For the reasons set forth below, we find that a finance director within a sheriff's office is not a finance director of a county, municipality, or other political subdivision, within the meaning of the new law, and, thus, that such persons are not required, by virtue of such status,1 to file financial disclosure.
While the Code of Ethics, as newly-amended, does not define "political subdivision," Volume 1, TITLE I, CONSTRUCTION OF STATUTES, CHAPTER 1, DEFINITIONS, in Section 1.01(8), Florida Statutes, provides:
1.01 Definitions.-In construing these statutes and each and every word, phrase, or part hereof, where the context will permit:
(8) The words "public body," "body politic," or "political subdivision" include counties, cities, towns, villages, special tax school districts, special road and bridge districts, bridge districts, and all other districts in this state."
It is apparent that the definition in Section 1.01(8) should apply to any and all statutes where a more specific definition is not provided, as is the case with Section 112.3145(1)(a)3.2 Further, it also is apparent that the definition of Section 1.01(8) does not mention a sheriff's office; rather, it encompasses portions of government of a different nature--portions of government headed by collegial bodies, not unitary officials like sheriffs--and, unlike a sheriff's office, portions of government almost always possessed of taxing powers. In contrast, a sheriff's office, while undoubtedly a unit of government, is more appropriately seen as an "office" headed by an elective Constitutional officer, not as a "political subdivision" in and of itself.

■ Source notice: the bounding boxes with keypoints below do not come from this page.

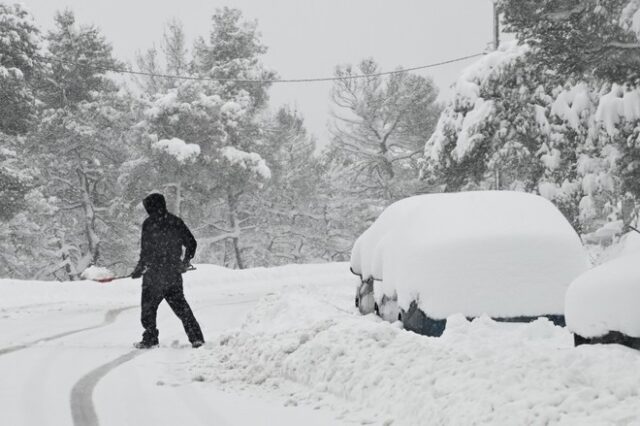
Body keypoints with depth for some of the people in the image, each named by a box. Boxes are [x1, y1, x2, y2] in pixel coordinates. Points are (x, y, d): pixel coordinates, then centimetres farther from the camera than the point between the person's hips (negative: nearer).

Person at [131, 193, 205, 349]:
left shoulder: (149, 223, -9)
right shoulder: (176, 222, 7)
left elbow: (146, 250, -12)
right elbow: (192, 243, 12)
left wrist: (140, 268, 1)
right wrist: (186, 262, 27)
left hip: (155, 273, -5)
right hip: (174, 273, 5)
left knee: (148, 306, 8)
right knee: (180, 305, 12)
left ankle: (150, 339, 5)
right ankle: (196, 337, 7)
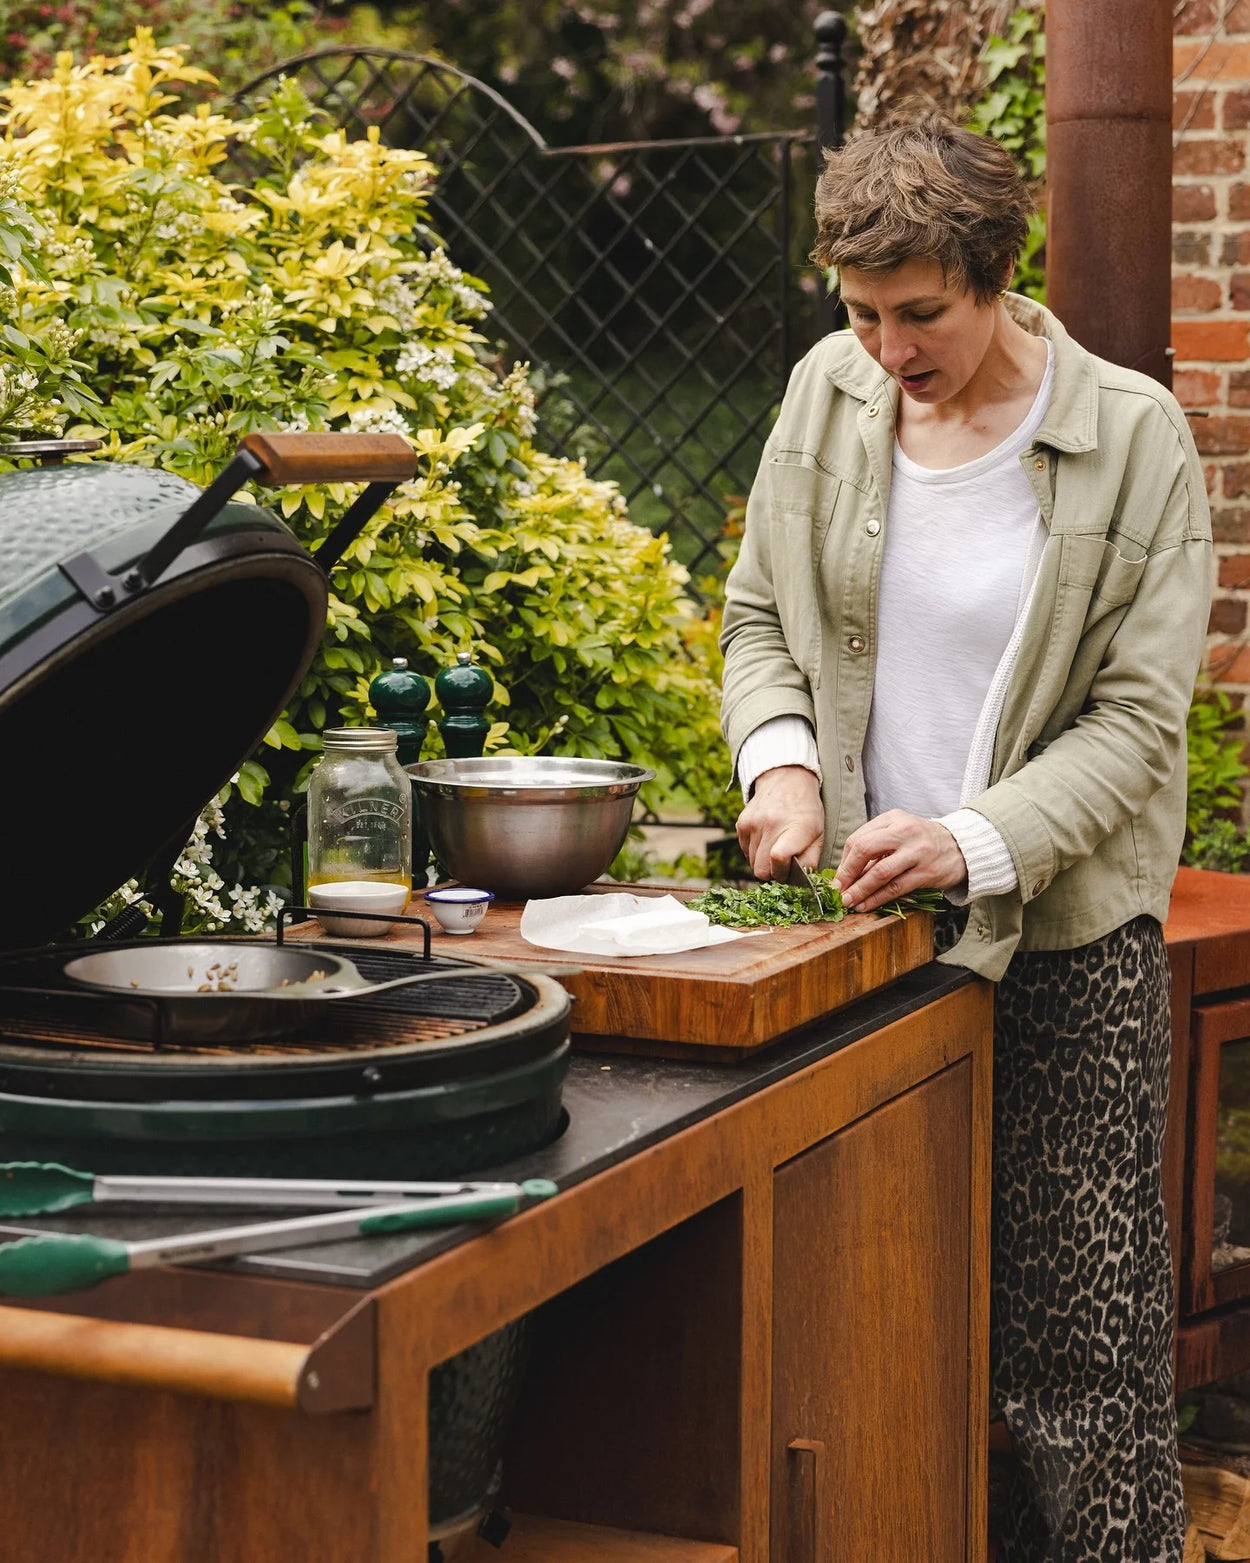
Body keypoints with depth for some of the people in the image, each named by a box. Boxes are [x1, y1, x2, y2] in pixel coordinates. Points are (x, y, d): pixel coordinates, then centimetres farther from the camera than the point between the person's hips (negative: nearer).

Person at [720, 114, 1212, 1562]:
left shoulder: (1132, 438, -9)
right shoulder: (830, 390, 2)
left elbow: (1136, 716, -9)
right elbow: (760, 614, 13)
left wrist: (973, 841, -22)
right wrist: (782, 760, -6)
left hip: (1059, 929, -3)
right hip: (864, 905, 3)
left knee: (1075, 1301, -1)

Additionally, our staff informs us that they are aware of no Florida caselaw or opinion of the Florida Attorney General determining that a sheriff or a sheriff's office is a political subdivision akin to a city, town, county, or special district, for general purposes or for purposes of the definition of "local officers" required to file financial disclosure.3 Also, our staff informs us that there is no Legislative history (extrinsic evidence) of the intent of the new law which would aid in our determination as to whether the amendment was meant to encompass finance directors within a sheriff's office.
Question 1 is answered accordingly.
If the duties of the finance director are equally divided among two or more persons, rather than one individual assuming primary responsibility, would each employee be considered a "finance director" required to file financial disclosure?
In view of our response to Question 1, we decline to answer Question 2.
If an employee performs multiple duties, such as human resources management, in addition to those tasks traditionally associated with a finance director, would this employee be considered a "finance director" under Section 112.3145(1)(a)3.?
In view of our response to Question 1, we decline to answer Question 3.
ORDERED by the State of Florida Commission on Ethics meeting in public session on October 25, 2013, and RENDERED this 30th day of October, 2013.
Morgan R. Bentley, Chairman
 Of course, each employee's position should also be evaluated to make sure that it does not trigger a financial disclosure obligation based upon another definition of "local officer," such as a purchasing agent whose authority exceeds a certain threshold.
Our staff informs us that research in the Florida Statutes reveals over one hundred definitions of, or references to, "political subdivision," but that none of these defines the term for purposes of Section 112.3145(1)(a)3., and that none is more pertinent to our instant task than that of Section 1.01(8).
In construing Section 112.3145(1)(a)3., we have not overlooked Beard v. Hambrick, 396 So. 2d 708 (Fla. 1981), which held that a sheriff was a "county official," and, as such, was an integral part of the county as a "political subdivision," for purposes of determining applicability of a statute (Section 768.28, Florida Statutes) making a limited waiver of sovereign immunity for negligent or wrongful acts. However, we do not find that case to be controlling in the very different context of your inquiry.